Menurut Paul Wolfowitz, Presiden Bank Dunia, pemberantasan korupsi butuh waktu lama, bisa satu generasi. Taruhlah satu generasi hidup selama 60 tahun. Untuk kasus Indonesia, jika anggaran pemerintah pusat dikorupsi 10% setahun dengan jumlah anggaran rata-rata Rp 600 triliun per tahun, maka nilai kumulatifnya mencapai Rp 60 triliun dikali 60 = Rp 3.600 triliun. Penulis yakin bangsa ini tidak akan mampu bertahan menanggung beban korupsi sebesar itu. Apalagi jika ditambahkan korupsi dari BUMN (Badan Usaha Milik Negara), anggaran pemerintah daerah, pemerasan/sogokan pada pelayanan publik dan berbagai “pos” korupsi lainnya.
Pemerintahan sekarang ini bertekad memberantas korupsi. Itu merupakan salah satu program utama Kabinet Indonesia Bersatu. Kini beberapa kasus korupsi kelas kakap sudah diungkap. Sejumlah anggota DPR (terutama tingkat satu dan dua), kepala dinas, bupati dan gubenur telah ditetapkan sebagai tersangka. Beberapa terdakwa telah divonis, seperti mantan Direktur Utama dan Direktur Investasi PT Jamsostek, Ahmad Djunaidi dan Andy Rahman Alamsyah, serta sejumlah pembobol Bank Mandiri.

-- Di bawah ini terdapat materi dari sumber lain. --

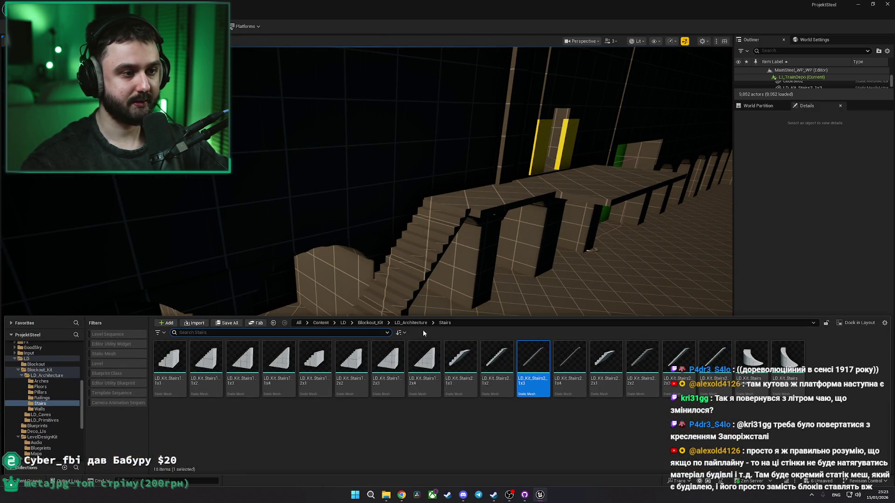
Step: Place an angled railing from the Railings folder on the stairs and rotate it 50 degrees
{"action": "key", "text": "alt+Left"}
{"action": "double_click", "coordinate": [276, 369]}
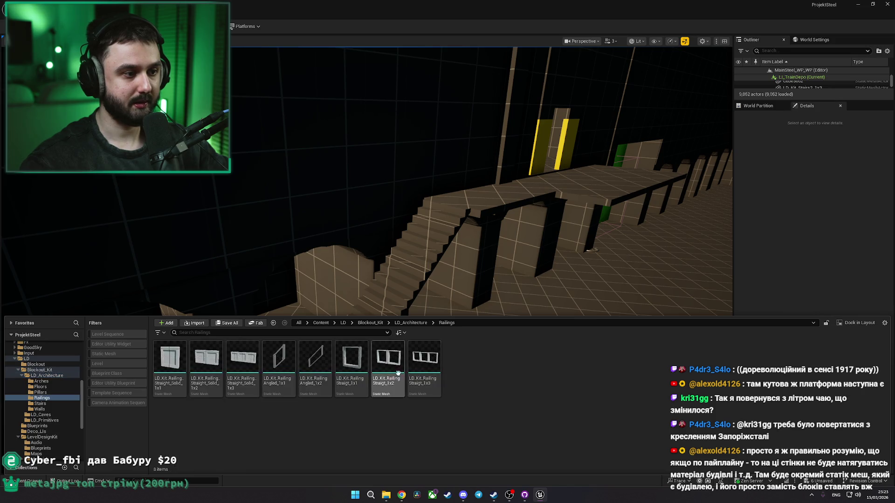
{"action": "left_click_drag", "start_coordinate": [320, 368], "coordinate": [381, 339]}
{"action": "left_click", "coordinate": [337, 441]}
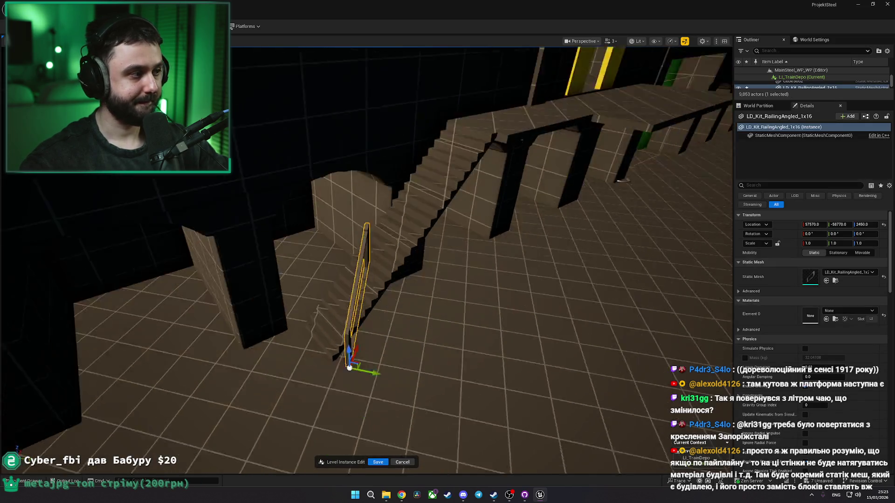
{"action": "left_click_drag", "start_coordinate": [358, 435], "coordinate": [350, 418]}
{"action": "left_click_drag", "start_coordinate": [348, 309], "coordinate": [353, 312]}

Bahkan ada yang dihukum seumur hidup di penjara.
Pengungkapan dan vonis atas pelaku korupsi itu tampaknya tidak memberikan efek jera. Lihatlah berita di halaman nasional, politik dan hukum di berbagai media cetak. Hampir setiap hari dapat dibaca berita korupsi baru yang berhasil diungkap atau sedang diselidiki dan disidik. Ada hakim yang berkomplot dengan panitera berusaha memeras/menakuti saksi perkara korupsi, ada jaksa yang menerima uang ratusan juta rupiah dari terdakwa korupsi, ada polisi penyidik yang meminta ”bagian” dari tersangka koruptor yang sedang diperiksanya, serta arisan tender proyek-proyek departemen dan dinas pemerintah. Banyak dari kasus baru itu terjadi pada periode 2004-sekarang, pada waktu pemberantasan korupsi digalakkan.

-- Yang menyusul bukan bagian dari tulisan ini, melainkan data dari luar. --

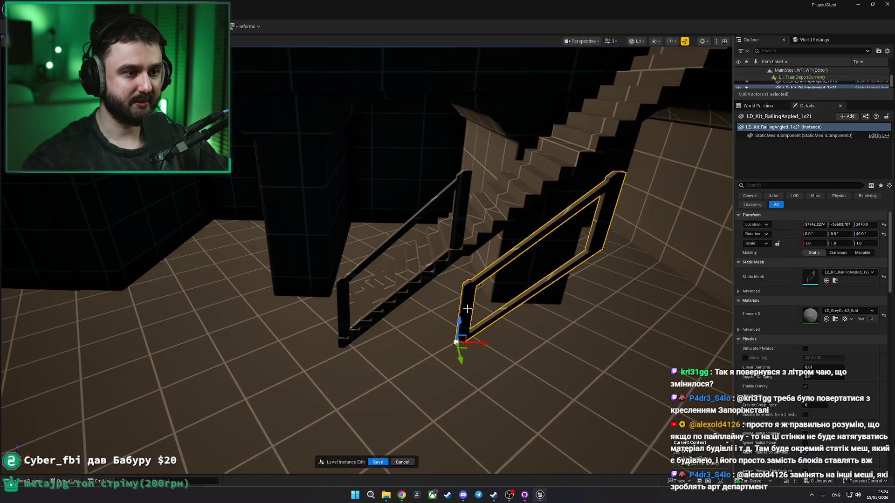
{"action": "left_click_drag", "start_coordinate": [471, 388], "coordinate": [471, 348]}
{"action": "left_click_drag", "start_coordinate": [488, 415], "coordinate": [528, 407]}
{"action": "key", "text": "Escape"}
Step: Lower the LD_Kit_RailingAngled_1x21 railing onto the steps
{"action": "left_click", "coordinate": [442, 319]}
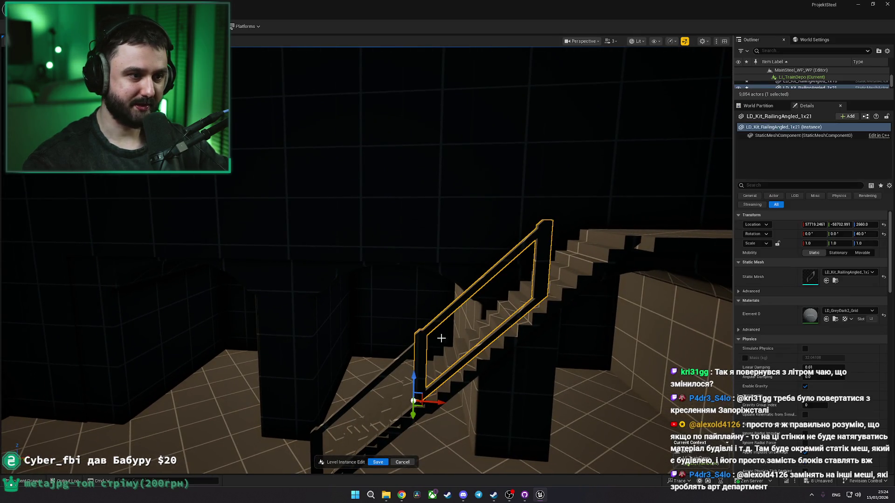
{"action": "mouse_move", "coordinate": [417, 373]}
{"action": "left_mouse_down"}
{"action": "mouse_move", "coordinate": [521, 386]}
{"action": "mouse_move", "coordinate": [471, 386]}
{"action": "left_mouse_up"}
{"action": "key", "text": "Escape"}
{"action": "right_click", "coordinate": [404, 383]}
Step: Play from the floor slab, run the mannequin through the hall fullscreen, then stop the playtest
{"action": "left_click", "coordinate": [433, 379]}
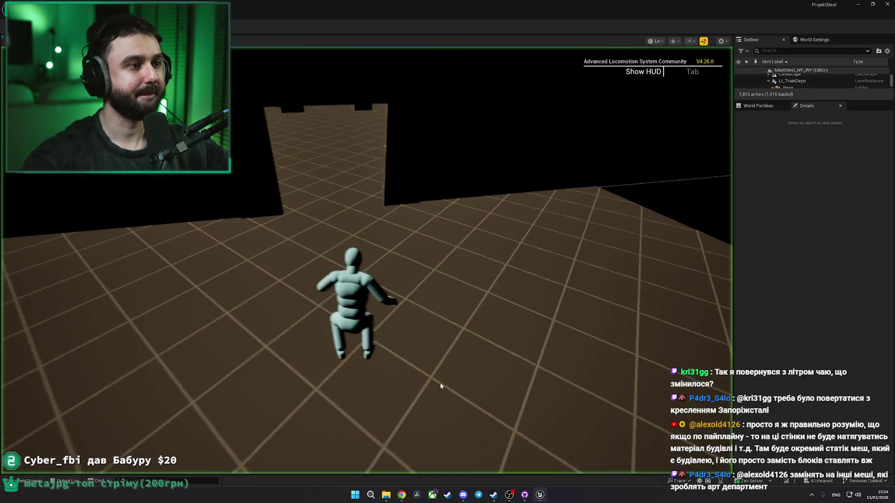
{"action": "key", "text": "w"}
{"action": "key", "text": "F11"}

Pemberantasan korupi memang harus terus digalakkan. Diharapkan itu akan menyiutkan nyali pihak-pihak yang berniat dan mencari kesempatan untuk korupsi. Lebih penting lagi adalah membuat sistem yang tidak memungkinkan pejabat yang bersangkutan melakukannya.
Berikut beberapa usulan untuik mempercepat proses pemberantasan korupsi di Indonesia.
Pertama, hilangkan ”triolisme” dan tumpang tindih dalam pemberantasan korupsi. Kini ada tiga lembaga yang bertugas memberantas korupsi, yaitu KPK (Komisi Pemberantasan Korupsi), Kejaksaaan dan Kepolisian.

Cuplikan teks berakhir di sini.